Logs, error output, etc
There no errors that can be seen. When we get more load, pods start to crash because not they all are actually working.
output of linkerd check -o short
╰> linkerd check -o short [10:16:57]
linkerd-version
---------------
‼ cli is up-to-date
is running version 25.4.1 but the latest edge version is 25.5.5
see https://linkerd.io/2/checks/#l5d-version-cli for hints
control-plane-version
---------------------
‼ control plane is up-to-date
is running version 25.4.1 but the latest edge version is 25.5.5
see https://linkerd.io/2/checks/#l5d-version-control for hints
linkerd-control-plane-proxy
---------------------------
‼ control plane proxies are up-to-date
some proxies are not running the current version:
* linkerd-destination-68f7bd57cb-csvqn (edge-25.4.1)
* linkerd-destination-68f7bd57cb-svt8m (edge-25.4.1)
* linkerd-identity-6f6d4d4f64-6d468 (edge-25.4.1)
* linkerd-identity-6f6d4d4f64-vst8j (edge-25.4.1)
* linkerd-proxy-injector-858587c6ff-b87hs (edge-25.4.1)
* linkerd-proxy-injector-858587c6ff-h4qk6 (edge-25.4.1)
see https://linkerd.io/2/checks/#l5d-cp-proxy-version for hints
linkerd-viz
-----------
‼ viz extension proxies are up-to-date
some proxies are not running the current version:
* metrics-api-6b6994d46-8jbdc (edge-25.4.1)
* prometheus-576d6c98cf-527nh (edge-25.4.1)
* tap-574f8fb84f-2tl8n (edge-25.4.1)
* tap-574f8fb84f-5hbzg (edge-25.4.1)
* tap-574f8fb84f-gnht6 (edge-25.4.1)
* tap-injector-6c9d7895dd-6vl8v (edge-25.4.1)
* web-6b676dcf7-v9kxs (edge-25.4.1)
see https://linkerd.io/2/checks/#l5d-viz-proxy-cp-version for hints
Status check results are √
Environment
- k8s: 1.30.1 (also 1.31.2)
- AKS
- managed zonal cluster
- OS: ubuntu
- linkerd version: edge-25.4.1
- CNI: cilium 1.12.9 (also 1.15.10)
Possible solution
If we remove most loaded pod(s) the other pod(s) start to get all the requests.
Additional context
we are also using topology-mode: auto annotation with services, but it can be seen that only a few pods in the same zone gets requests, while other looks idle
Would you like to work on fixing this bug?
maybe
In addition, we've tried to reproduce this on calico cni cluster and linkerd distributes requests well there.
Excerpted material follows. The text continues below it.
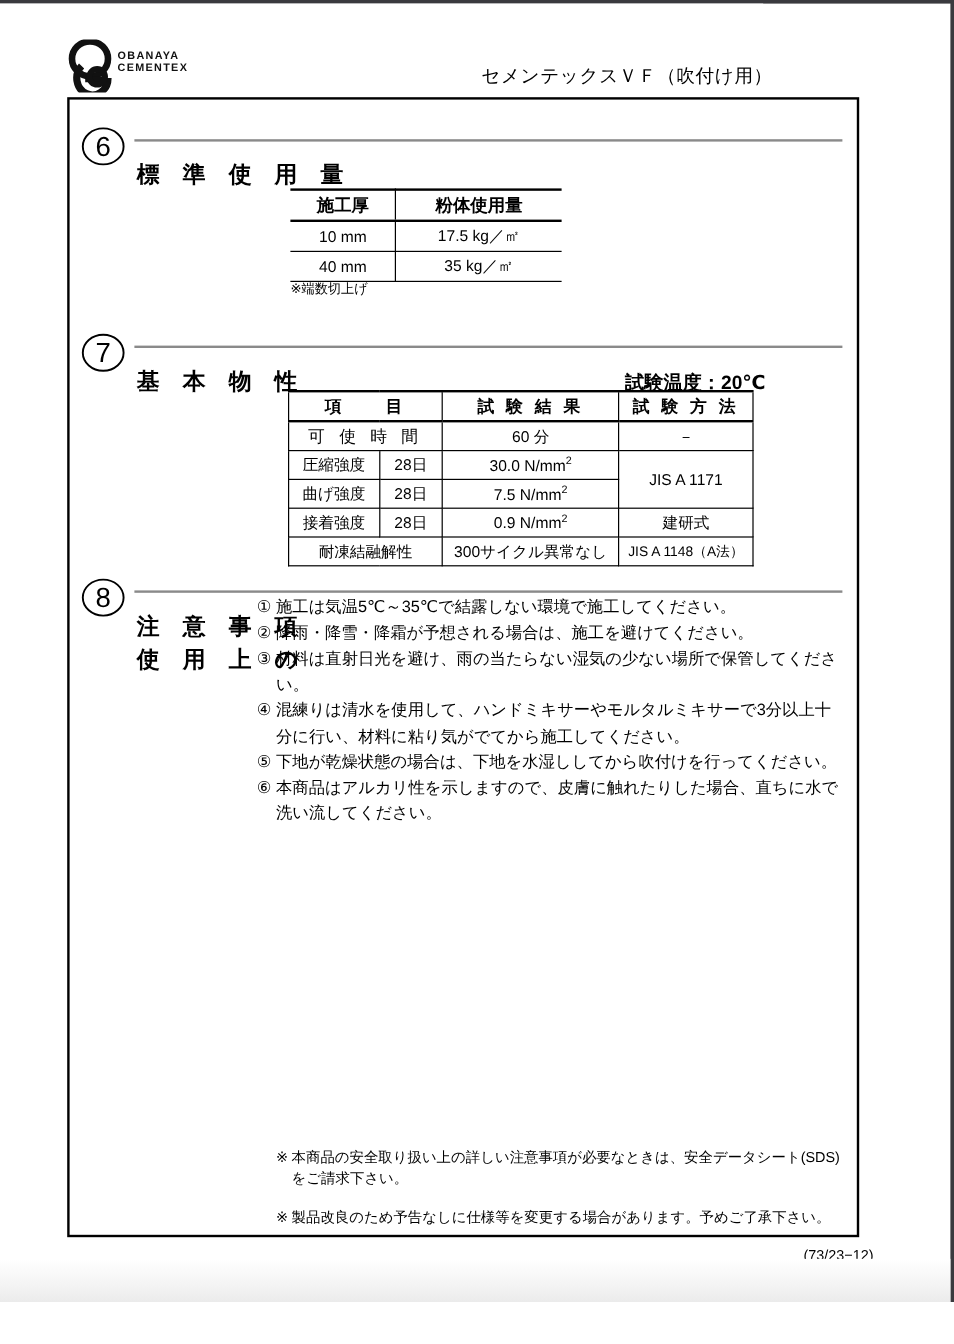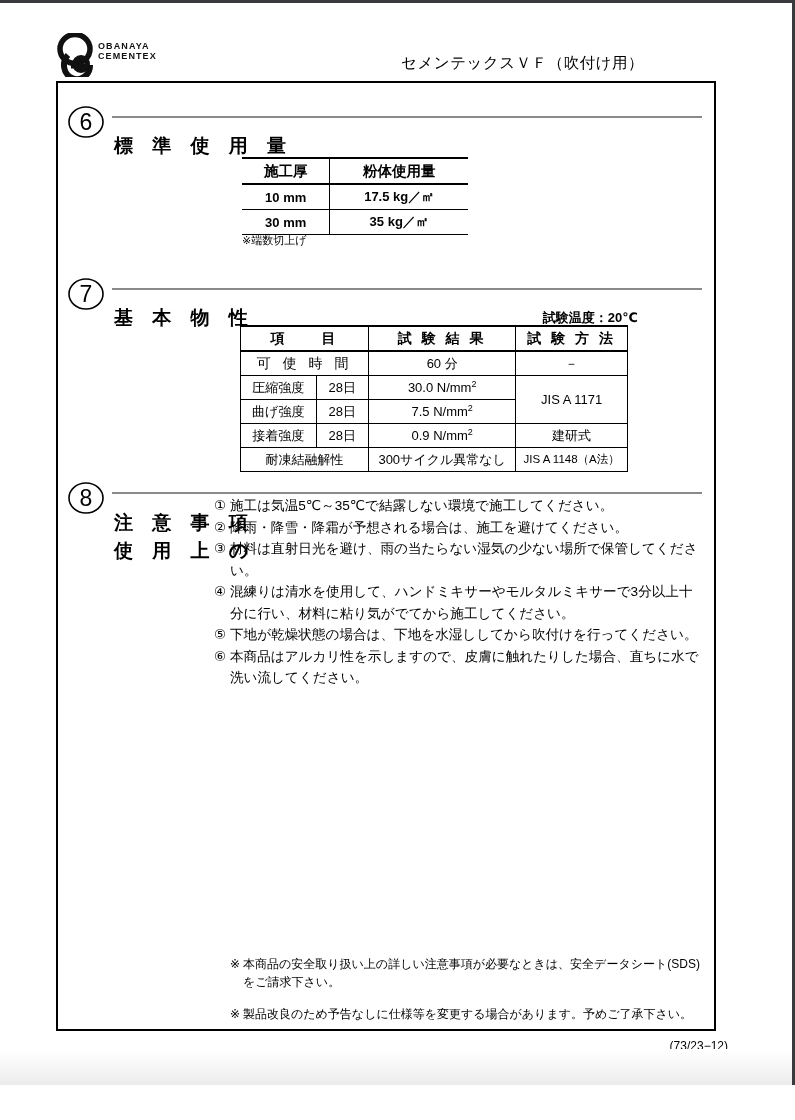"10 mm" .tbl-usage th, .tbl-usage td { font-weight: bold -> normal }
We tried to set the following cilium params with no effort:
bpf-lb-sock-hostns-only: 'true'
cni-exclusive: 'false'
enable-l7-proxy: 'false'
enable-session-affinity: 'false
Installing linkerd-cni didn't helped also.
One more strange behavior: linkerd viz return no data for cilium cluster:
> kubectl config use-context k8s-calico
> linkerd viz stat svc/pl-test-victim
NAME MESHED SUCCESS RPS LATENCY_P50 LATENCY_P95 LATENCY_P99 TCP_CONN
pl-test-victim - 100.00% 696.0rps 56ms 96ms 100ms 6
> kubectl config use-context k8s-cilium
> linkerd viz stat svc/pl-test-victim
No traffic found.
linkerd installed from the same values.yaml in both clusters, pl-test-victim is also the same in both clusters.
@1ovsss It sounds to me that Linkerd is not doing load balancing... this would explain why the cilium cluster has no metrics associated with the Service -- the proxy is only managing endpoint-level forwarding as decided by cilium. The output of linkerd diagnostics proxy-metrics on such a client pod would confirm it -- there will be no load balancer metrics for the service.
Your cilium settings look right to me, but I'm not a Cilium expert... you'll want to confirm that Cilium is allowing traffic to target the Service Cluster IP.
This issue has been automatically marked as stale because it has not had recent activity. It will be closed in 14 days if no further activity occurs. Thank you for your contributions.